To find the number of moles of N2 gas, you correctly used the ideal gas law equation: PV = nRT.
Then, you converted the moles of N2 to moles of NaN3 using the balanced chemical equation, where for every 3 moles of N2, there are 2 moles of NaN3.
Finally, you converted the moles of NaN3 to grams of NaN3 using the molar mass of NaN3, which is 65.02 g/mol.
Your final answer of 135 g NaN3 appears to be correct.
To find more examples to practice similar calculations, you can try looking for additional practice problems in your textbook, lecture notes, or online resources. You can also search for specific topics related to stoichiometry and gas laws to find more practice problems. Good luck with your test!
Yes, your calculations are correct!
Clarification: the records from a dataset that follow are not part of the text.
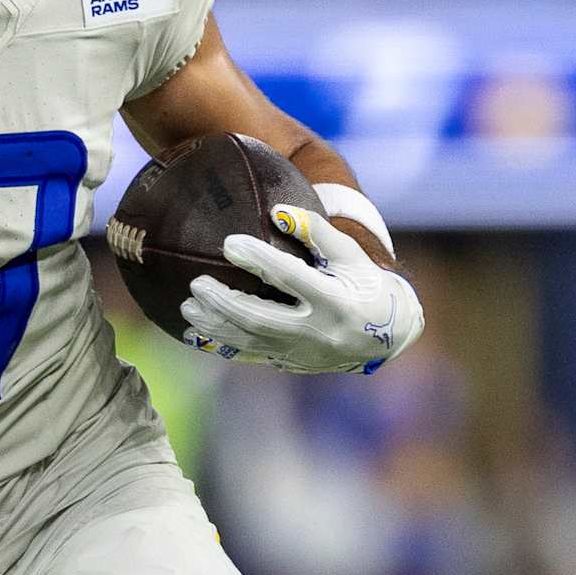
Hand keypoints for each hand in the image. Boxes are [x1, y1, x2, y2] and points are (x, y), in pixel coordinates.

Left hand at [181, 205, 424, 375]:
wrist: (387, 336)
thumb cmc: (366, 284)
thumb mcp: (351, 254)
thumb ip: (317, 231)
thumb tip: (277, 211)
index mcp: (334, 299)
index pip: (291, 278)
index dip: (259, 260)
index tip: (229, 243)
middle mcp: (318, 331)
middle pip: (262, 319)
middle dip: (225, 303)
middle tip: (196, 284)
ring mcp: (304, 353)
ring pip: (252, 342)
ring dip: (217, 326)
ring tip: (188, 308)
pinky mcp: (294, 363)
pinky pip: (253, 356)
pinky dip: (224, 345)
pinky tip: (198, 334)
To find the mass of NaN3 that must be reacted, you followed the correct steps:
1. Calculate the number of moles of N2 using the Ideal Gas Law: n(N2) = PV/RT, where P is the pressure (1.00 atm), V is the volume (70.0 L), R is the ideal gas constant (0.0821 L*atm/mol*K), and T is the temperature (0°C = 273 K).
n(N2) = (1.00 atm) x (70.0 L) / (0.0821 L*atm/mol*K) x (273 K) = 3.12 mol N2
2. Use the balanced equation to calculate the number of moles of NaN3 needed to produce the given number of moles of N2. From the balanced equation, you know that 3 moles of N2 are produced from 2 moles of NaN3.
n(NaN3) = (3.12 mol N2) x (2 mol NaN3 / 3 mol N2) = 2.08 mol NaN3
3. Finally, use the molar mass of NaN3 to convert moles to grams.
mass(NaN3) = (2.08 mol NaN3) x (65.02 g NaN3 / 1 mol NaN3) = 135 g NaN3
Therefore, you correctly found that 135 grams of NaN3 must be reacted to inflate the airbag.
To find more examples to practice similar calculations, you can:
1. Consult your textbook or class notes: Review the chapters or sections that cover stoichiometry and gas laws.
2. Online resources: Look for websites or educational platforms that provide practice problems on stoichiometry and gas laws. Websites like Khan Academy, Chem LibreTexts, and ChemTeam are good sources for practice problems.
3. Practice books or study guides: Check if you have any practice books or study guides that include examples and problems on stoichiometry and gas laws.
Remember to read and understand the given questions carefully and refer to your class materials to ensure accuracy in your calculations. Good luck with your test!